Recent edition and discussion of the work of Guto’r Glyn, with plenty of material including detailed textual notes.
Handschriftencensus is a German-language web platform published by a team at the University of Marburg. The site functions as a directory for medieval German-language manuscripts from 750CE to 1520CE in libraries around the globe. The platform itself does not contain images, but does contain detailed catalog entries for each manuscript in addition to links to available images and the host repository’s catalog entry for a manuscipt. Users can see the nearly 900 manuscripts on the site in list format, ordered by repository, author/work, and illustration type.
The project has an active social media presence on Twitter and is continuously updated, with new additions made weekly. Users can also find a regularly updated, in-depth bibliography of secondary sources on German-language medieval texts and manuscripts. Copyrights for manuscript images obtained through the site are still retained by a manuscript’s holding institution.

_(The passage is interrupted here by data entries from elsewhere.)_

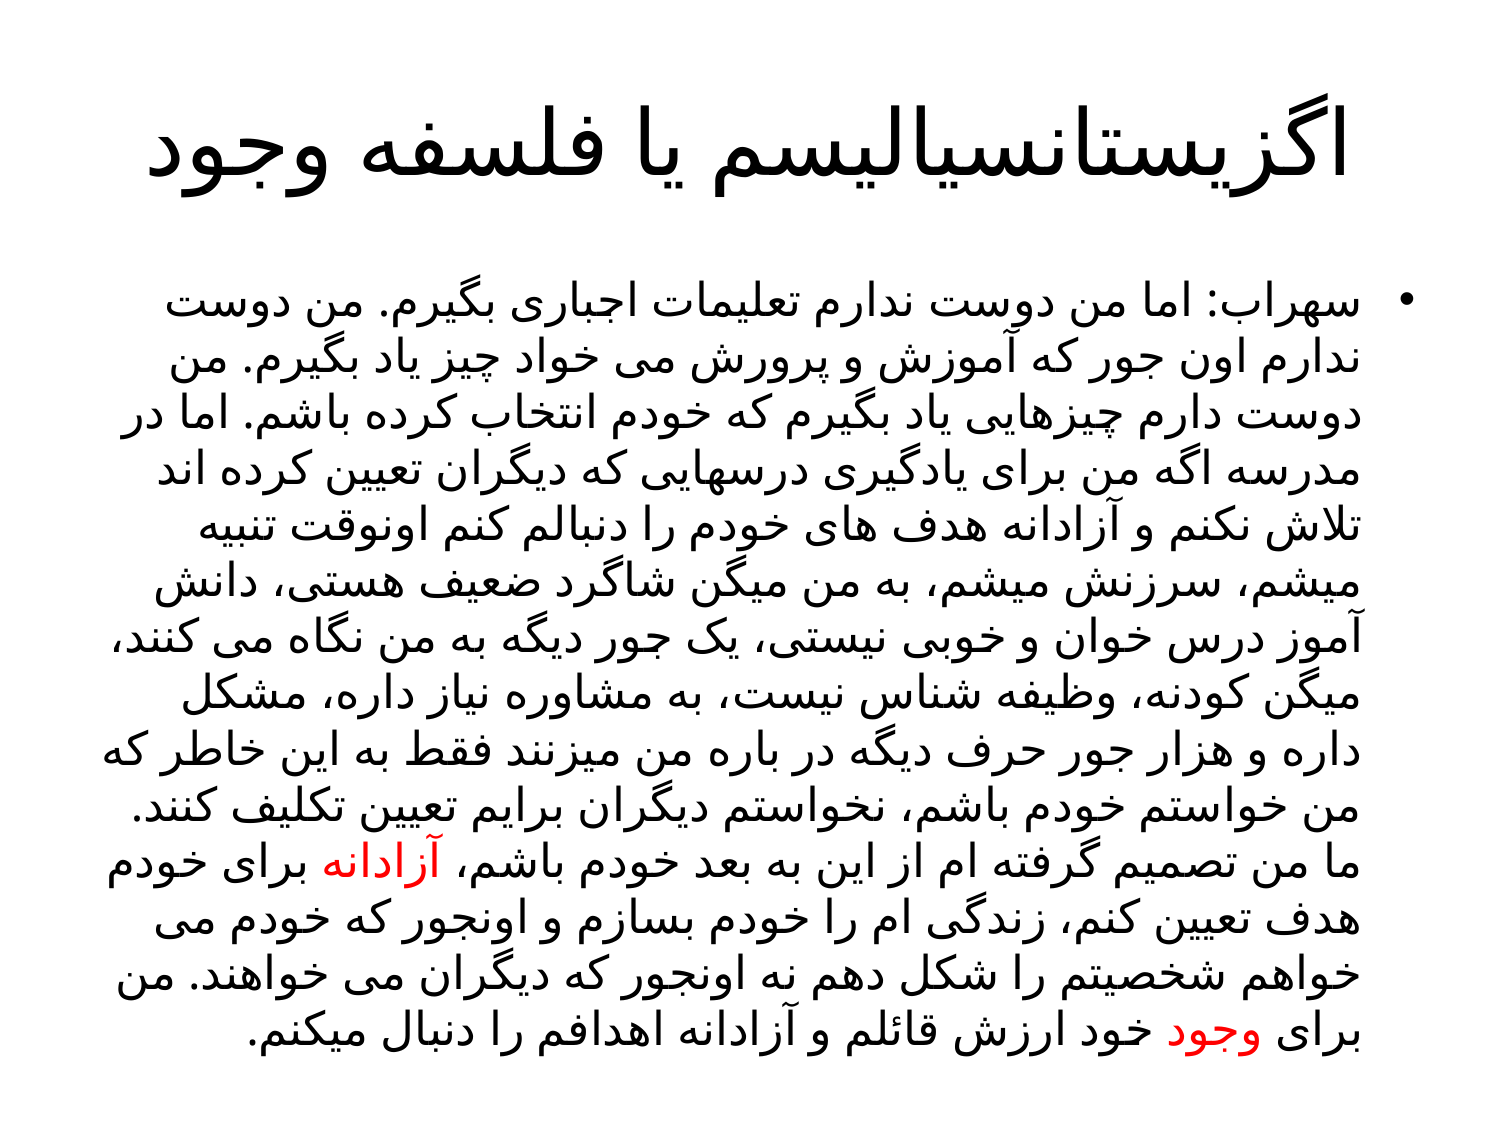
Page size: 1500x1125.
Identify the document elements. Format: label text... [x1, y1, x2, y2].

list سهراب: اما من دوست ندارم تعلیمات اجباری بگیرم. من دوست ندارم اون جور که آموزش و پرورش می خواد چیز یاد بگیرم. من دوست دارم چیزهایی یاد بگیرم که خودم انتخاب کرده باشم. اما در مدرسه اگه من برای یادگیری درسهایی که دیگران تعیین کرده اند تلاش نکنم و آزادانه هدف های خودم را دنبالم کنم اونوقت تنبیه میشم، سرزنش میشم، به من میگن شاگرد ضعیف هستی، دانش آموز درس خوان و خوبی نیستی، یک جور دیگه به من نگاه می کنند، میگن کودنه، وظیفه شناس نیست، به مشاوره نیاز داره، مشکل داره و هزار جور حرف دیگه در باره من میزنند فقط به این خاطر که من خواستم خودم باشم، نخواستم دیگران برایم تعیین تکلیف کنند. ما من تصمیم گرفته ام از این به بعد خودم باشم، آزادانه برای خودم هدف تعیین کنم، زندگی ام را خودم بسازم و اونجور که خودم می خواهم شخصیتم را شکل دهم نه اونجور که دیگران می خواهند. من برای وجود خود ارزش قائلم و آزادانه اهدافم را دنبال میکنم. [75, 262, 1425, 1079]
title اگزیستانسیالیسم یا فلسفه وجود [75, 45, 1425, 233]
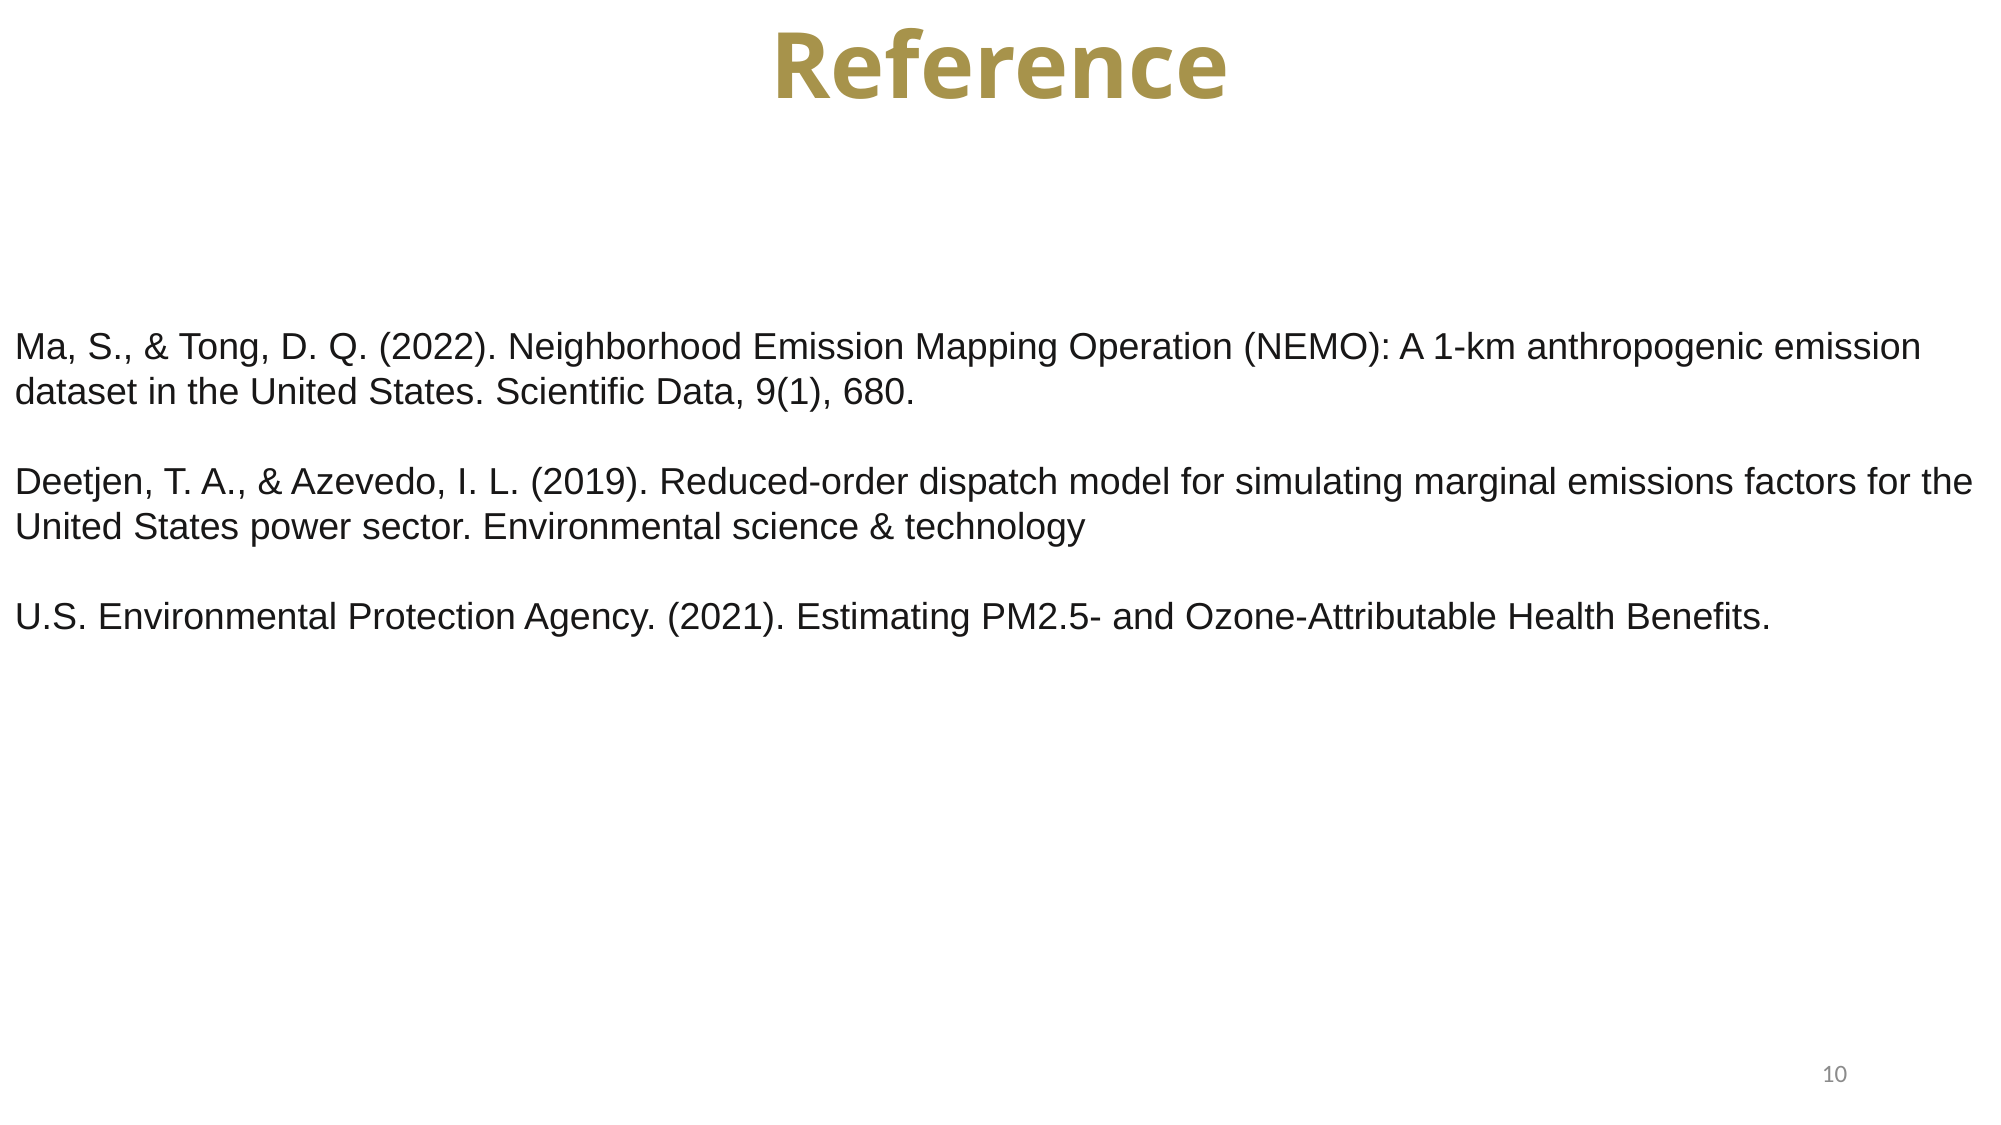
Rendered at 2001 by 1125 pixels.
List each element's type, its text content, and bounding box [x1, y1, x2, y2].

text_box Reference [0, 0, 2000, 125]
text_box Ma, S., & Tong, D. Q. (2022). Neighborhood Emission Mapping Operation (NEMO): A 1-km anthropogenic emission dataset in the United States. Scientific Data, 9(1), 680. Deetjen, T. A., & Azevedo, I. L. (2019). Reduced-order dispatch model for simulating marginal emissions factors for the United States power sector. Environmental science & technology U.S. Environmental Protection Agency. (2021). Estimating PM2.5- and Ozone-Attributable Health Benefits. [0, 314, 2000, 780]
slide_number 10 [1412, 1042, 1863, 1103]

A joint venture between the Austrian National Library, the Austrian Academy of Sciences, and the Institute for Jewish History in Austria, the Hebrew Fragments in Austria project provides images of Hebrew language fragments in Austrian manuscripts. The website functions in both English and German. There are over 500 images of fragments from over twenty repositories present in the database currently. Many of the fragments in the collection are contained in the bindings of other manuscripts and early printed books. Images are presented in JPG format and include catalog information. The projects also presents a list of the fragments arranged by text and manuscript.
The website for the project also includes a bibliography on the study of fragments generally and the study of fragments in Germanic countries specifically. Likewise, the website also presents a map of institutions in Austria holding fragments.

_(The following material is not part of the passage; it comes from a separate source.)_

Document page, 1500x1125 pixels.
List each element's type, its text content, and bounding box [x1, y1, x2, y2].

The Historical Atlas of the Low Countries includes GIS datasets that represent various areas of the low countries including Brabant, Holland, Zeeland, Hainaut, Artois and others. The sets are made freely available for download and use under a Creative Commons license.
The Icelandic Saga Map project presents some thirty sagas from medieval Iceland with geotagged locations and images. The project aims to showcase the use landscape and eventually manuscript images alongside the places they represent.
The project presents a geo-tagged map and is free to use.
A French-language, searchable catalog of manuscript illuminations found in manuscripts in French public libraries, excluding the Bibliothèque Nationale de France. The catalog may be searched by corpus, manuscript, decoration, or bibliography, and results include the manuscript citation, brief description, date, title, and images of the illumination.
Website of the International Center of Medieval Arts, which promotes the study and understanding of visual arts produced in Europe, the Mediterranean, and Slavic world from c. 300 to c. 1500. Includes image database (on Flickr), census of dissertations (1982 onwards), the Limestone Sculpture Provenance database, list of grad programs in medieval art history, and membership information on lectures, grants, employment opportunities, and other medieval news. Access to Gesta (their journal) and current newsletters restricted to members.